Sandman APT Brings LuaDream, Targets Telcos in Middle East | Cyware Hacker News

Researchers at SentinelOne have noticed a potential cyberespionage group, whose origins are unclear (as of now), and employed modular backdoors and covert techniques to target telecommunication firms in the Middle East, Western Europe, and South Asia. 

This group, labeled Sandman APT, utilizes a new backdoor named LuaJIT, which is a just-in-time compiler for the Lua programming language, making it hard to identify malicious Lua scripts.

Diving into details

Sandman predominantly targets telecommunication operators in the Middle East, Western Europe, and South Asia. 
  • The APT group has introduced a unique modular backdoor, termed LuaDream, that leverages the LuaJIT platform.
  • LuaDream introduces a malicious ualapi.dll file onto compromised systems via the Fax and Windows Spooler services. 
  • Instead of immediate execution, which could lead to detection, it waits for a system reboot by the user. 
  • Conducted in August, the Sandman campaign leveraged DLL hijacking to disguise this malicious file as a legitimate one with an identical name. 
  • Additionally, threat actors exploited the “pass the hash” method over the NTLM authentication protocol to target specific machines on the same network.

Why this matters

  • The researchers observed activities characterized by strategic lateral movement to particular workstations and minimal interaction. This suggests a meticulous strategy focused on achieving desired outcomes while limiting detection chances.
  • LuaDream’s design and deployment indicate it’s an ongoing project with version control. 
  • This modular, multi-protocol backdoor can harvest system and user details, priming for subsequent targeted strikes and managing plugins introduced by attackers to amplify its features.

Middle East suffers another cyberespionage campaign

A new backdoor malware called Deadglyph has been discovered targeting a government agency in the Middle East.
  • It is believed to be used by the hacking group Stealth Falcon, known for targeting activists and journalists.
  • The malware, which is modular in nature, boasts anti-evasion mechanisms and a self-removal mechanism if communications with the C2 server fail.

The bottom line

LuaDream serves as a powerful testament to the relentless drive and ingenuity of cyberespionage actors in constantly updating and refining their malware toolkit.

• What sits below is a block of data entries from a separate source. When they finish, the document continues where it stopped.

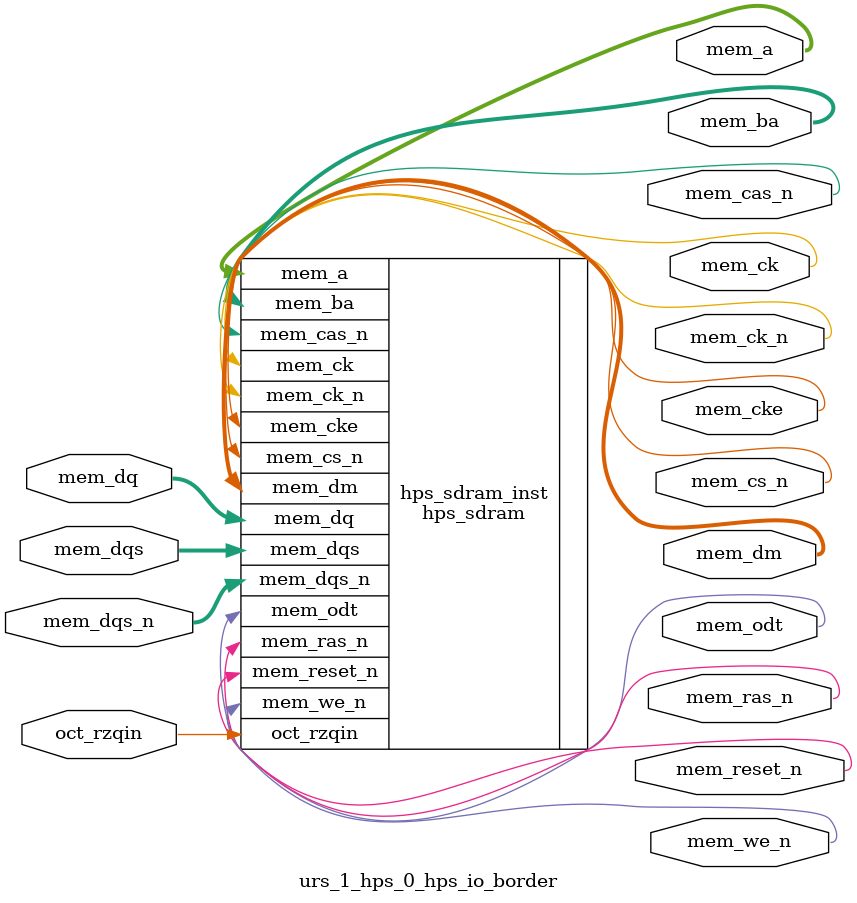
<source format=sv>


module urs_1_hps_0_hps_io_border(
// memory
  output wire [15 - 1 : 0 ] mem_a
 ,output wire [3 - 1 : 0 ] mem_ba
 ,output wire [1 - 1 : 0 ] mem_ck
 ,output wire [1 - 1 : 0 ] mem_ck_n
 ,output wire [1 - 1 : 0 ] mem_cke
 ,output wire [1 - 1 : 0 ] mem_cs_n
 ,output wire [1 - 1 : 0 ] mem_ras_n
 ,output wire [1 - 1 : 0 ] mem_cas_n
 ,output wire [1 - 1 : 0 ] mem_we_n
 ,output wire [1 - 1 : 0 ] mem_reset_n
 ,inout wire [32 - 1 : 0 ] mem_dq
 ,inout wire [4 - 1 : 0 ] mem_dqs
 ,inout wire [4 - 1 : 0 ] mem_dqs_n
 ,output wire [1 - 1 : 0 ] mem_odt
 ,output wire [4 - 1 : 0 ] mem_dm
 ,input wire [1 - 1 : 0 ] oct_rzqin
);


hps_sdram hps_sdram_inst(
 .mem_dq({
    mem_dq[31:0] // 31:0
  })
,.mem_odt({
    mem_odt[0:0] // 0:0
  })
,.mem_ras_n({
    mem_ras_n[0:0] // 0:0
  })
,.mem_dqs_n({
    mem_dqs_n[3:0] // 3:0
  })
,.mem_dqs({
    mem_dqs[3:0] // 3:0
  })
,.mem_dm({
    mem_dm[3:0] // 3:0
  })
,.mem_we_n({
    mem_we_n[0:0] // 0:0
  })
,.mem_cas_n({
    mem_cas_n[0:0] // 0:0
  })
,.mem_ba({
    mem_ba[2:0] // 2:0
  })
,.mem_a({
    mem_a[14:0] // 14:0
  })
,.mem_cs_n({
    mem_cs_n[0:0] // 0:0
  })
,.mem_ck({
    mem_ck[0:0] // 0:0
  })
,.mem_cke({
    mem_cke[0:0] // 0:0
  })
,.oct_rzqin({
    oct_rzqin[0:0] // 0:0
  })
,.mem_reset_n({
    mem_reset_n[0:0] // 0:0
  })
,.mem_ck_n({
    mem_ck_n[0:0] // 0:0
  })
);

endmodule


</source>
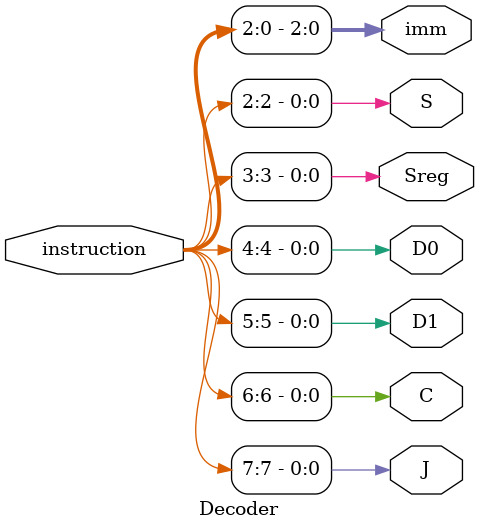
<source format=sv>

/*
module Decoder(
    input logic [7:0] instruction, // Full instruction from InstructionMemory
    output logic J,                // Jump control
    output logic C,                // Conditional jump control
    output logic D1,               // Register selection bit 1
    output logic D0,               // Register selection bit 0
    output logic Sreg,             // MUX select for ALU or custom input
    output logic S,                // ALU operation control
    output logic imm1 ,              // Data memory write enable
        output logic imm0               // Data memory write enable
);
    always_comb begin
        // Extract control signals from the instruction
        J = instruction[7];
        C = instruction[6];
        D1 = instruction[5];
        D0 = instruction[4];
        Sreg = instruction[3];
        S = instruction[2];
        imm1 = instruction[1];
            imm0  = instruction[0];
    end
endmodule
*/
module Decoder(
    input logic [7:0] instruction, // Full instruction from InstructionMemory
    output logic J,                // Jump control
    output logic C,                // Conditional jump control
    output logic D1,               // Register selection bit 1
    output logic D0,               // Register selection bit 0
    output logic Sreg,             // MUX select for ALU or custom input
    output logic S,                // ALU operation control
    output logic [2:0] imm         // Combined immediate value
);
    always_comb begin
       

        // Extract control signals from the instruction
        J = instruction[7];         // Jump control
        C = instruction[6];         // Conditional jump
        D1 = instruction[5];        // Register selection bit 1
        D0 = instruction[4];        // Register selection bit 0
        Sreg = instruction[3];      // Select ALU or custom input
        S = instruction[2];         // ALU operation control

        // Handle immediate value
        imm = instruction[2:0];     // Extract last 3 bits as immediate value
    end
endmodule

//this decoder don't define how the jump address (the target) is calculated. 
/*
module Decoder(
    input logic [7:0] instruction, // Full instruction from InstructionMemory
    output logic J,                // Jump control
    output logic C,                // Conditional jump control
    output logic D1,               // Register selection bit 1
    output logic D0,               // Register selection bit 0
    output logic Sreg,             // MUX select for ALU or custom input
    output logic S,                // ALU operation control
    output logic wen               // Data memory write enable
);
    always_comb begin
        // Default values
        J = 0;
        C = 0;
        D1 = 0;
        D0 = 0;
        Sreg = 0;
        S = 0;
        wen = 0;

        // Decode instruction
        case (instruction[7:6]) // Opcode
            2'b00: begin // Load Immediate
                D1 = instruction[5];
                D0 = instruction[4];
                Sreg = 0; // Use immediate input
                wen = 1;  // Enable write
            end
            2'b01: begin // ALU Operation
                D1 = instruction[5];
                D0 = instruction[4];
                Sreg = 0; // Use ALU result
                S = instruction[1]; // ALU operation (ADD/SUB)
                wen = 0;  // No memory write
            end
            2'b11: begin // Jump Instructions
                J = 1; // Jump
                C = instruction[6]; // Conditional jump
            end
            default: ; // No operation (NOP)
        endcase
    end
endmodule
*/

//this is the same as the one before with added jump location management 
// I don't think it is working correctly 
/*
module Decoder(
    input logic [7:0] instruction, // Full instruction from InstructionMemory
    output logic J,                // Jump control
    output logic C,                // Conditional jump control
    output logic D1,               // Register selection bit 1
    output logic D0,               // Register selection bit 0
    output logic Sreg,             // MUX select for ALU or custom input
    output logic S,                // ALU operation control
    output logic wen,              // Data memory write enable
    output logic [3:0] custom_input // Extracted jump address (4 bits for example)
);
    always_comb begin
        // Default values
        J = 0;
        C = 0;
        D1 = 0;
        D0 = 0;
        Sreg = 0;
        S = 0;
        wen = 0;
        custom_input = 4'b0000; // Default jump target

        // Decode instruction
        case (instruction[7:6]) // Opcode
            2'b00: begin // Load Immediate
                D1 = instruction[5];
                D0 = instruction[4];
                Sreg = 1; // Use immediate input
                wen = 1;  // Enable write
            end
            2'b01: begin // ALU Operation
                D1 = instruction[5];
                D0 = instruction[4];
                Sreg = 0; // Use ALU result
                S = instruction[1]; // ALU operation (ADD/SUB)
                wen = 0;  // No memory write
            end
            2'b11: begin // Jump Instructions
                J = 1; // Jump
                C = instruction[6]; // Conditional jump
                custom_input = instruction[3:0]; // Extract jump target address
            end
            default: ; // No operation (NOP)
        endcase
    end
endmodule



*/



</source>
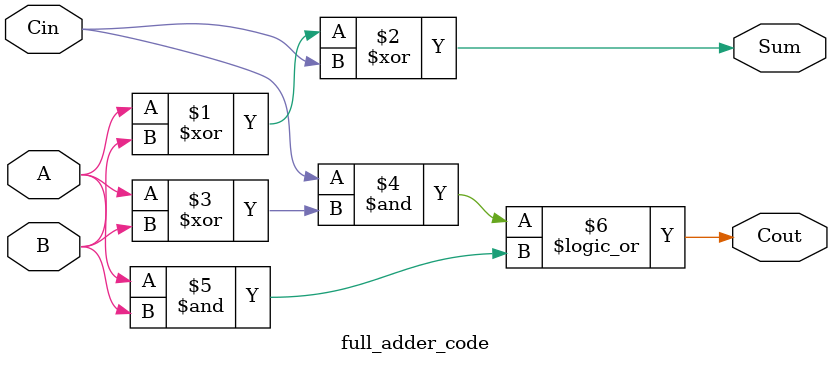
<source format=v>
module full_adder_code(A, B, Cin, Cout, Sum);
	input A, B, Cin;
	output Cout, Sum;
	assign Sum = A ^ B ^ Cin;
	assign Cout = (Cin & (A ^ B)) || (A & B);
endmodule
</source>
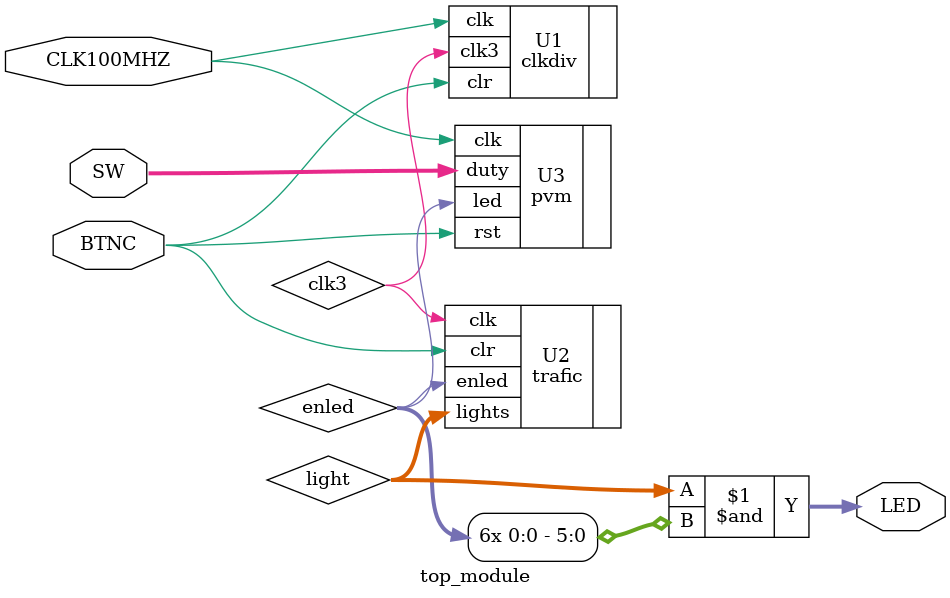
<source format=v>
`timescale 1ns / 1ps


module top_module(
    input wire CLK100MHZ,
    input wire BTNC,
    input wire [7:0] SW,
    output wire [5:0] LED
    );
    
    wire clk3;
    wire enled;
    wire [5:0] light;
    
    clkdiv U1 (.clk(CLK100MHZ), .clr(BTNC), .clk3(clk3));
    pvm U3 (.clk(CLK100MHZ), .rst(BTNC), .duty(SW), .led(enled));
    trafic U2 (.clk(clk3), .enled(enled), .clr(BTNC), .lights(light));
    
    assign LED = light & {enled, enled, enled, enled, enled, enled};
endmodule

</source>
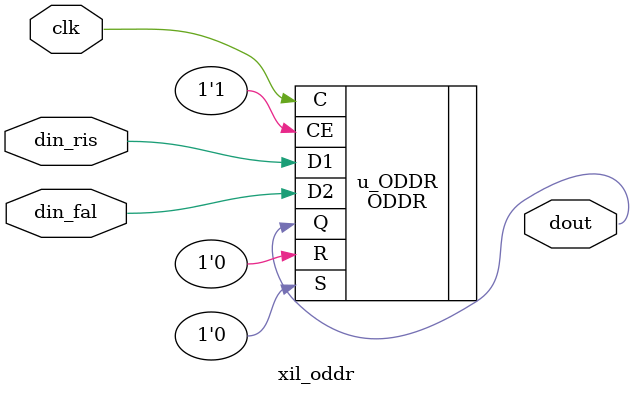
<source format=v>
/* ****************************************************************************
-- (C) Copyright 2018 Kevin M. Hubbard - All rights reserved.
-- Source file: xil_oddr.v 
-- Date:        May 2018 
-- Author:      khubbard
-- Language:    Verilog-2001
-- Simulation:  Mentor-Modelsim
-- Synthesis:   Xilinx-Vivado
-- License:     This project is licensed with the CERN Open Hardware Licence
--              v1.2.  You may redistribute and modify this project under the
--              terms of the CERN OHL v.1.2. (http://ohwr.org/cernohl).
--              This project is distributed WITHOUT ANY EXPRESS OR IMPLIED
--              WARRANTY, INCLUDING OF MERCHANTABILITY, SATISFACTORY QUALITY
--              AND FITNESS FOR A PARTICULAR PURPOSE. Please see the CERN OHL
--              v.1.2 for applicable Conditions.
-- Description: Xilinx 7-Series IDDR DDR input flop
-- Note: 100ns Power On Reset requirement until functional
-- Timing Diagram for SAME_EDGE_PIPELINED
--     |100ns|
-- clk ______/    \____/    \____/    \____/    \
-- din_ris  ---------< 0       >< 2      >----
-- din_fal  ---------< 1       >< 3      >----
-- dout     -----------< 0 >< 1 >< 2 >< 3 >----
-- ************************************************************************* */
`timescale 1 ns/ 100 ps
module xil_oddr
(
  input  wire  clk,
  input  wire  din_ris,
  input  wire  din_fal,
  output wire  dout
);// 


// ODDR: Output Double Data Rate Output Register with Set, Reset
// and Clock Enable.
// 7 Series Xilinx HDL Libraries Guide, version 2016.2
ODDR #
(
  .DDR_CLK_EDGE("SAME_EDGE"), // "OPPOSITE_EDGE" or "SAME_EDGE"
  .INIT(1'b0), // Initial value of Q: 1’b0 or 1’b1
  .SRTYPE("SYNC") // Set/Reset type: "SYNC" or "ASYNC"
) u_ODDR 
(
  .Q(  dout),     // 1-bit DDR output
  .C(  clk ),     // 1-bit clock input
  .CE( 1'b1),     // 1-bit clock enable input
  .D1( din_ris ), // 1-bit data input (positive edge)
  .D2( din_fal ), // 1-bit data input (negative edge)
  .R(  1'b0),     // 1-bit reset
  .S(  1'b0)      // 1-bit set
);
// End of ODDR_inst instantiation


endmodule

</source>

To mitigate the impact of such campaigns, organizations should consider regular system patching, adopting advanced threat detection solutions, and providing cybersecurity training to staff, especially on recognizing and responding to potential threats. 

Additionally, with the Middle East once again under cyberespionage scrutiny, as evident with the recent discovery of Deadglyph malware, vigilance, and proactive defense mechanisms are more critical than ever.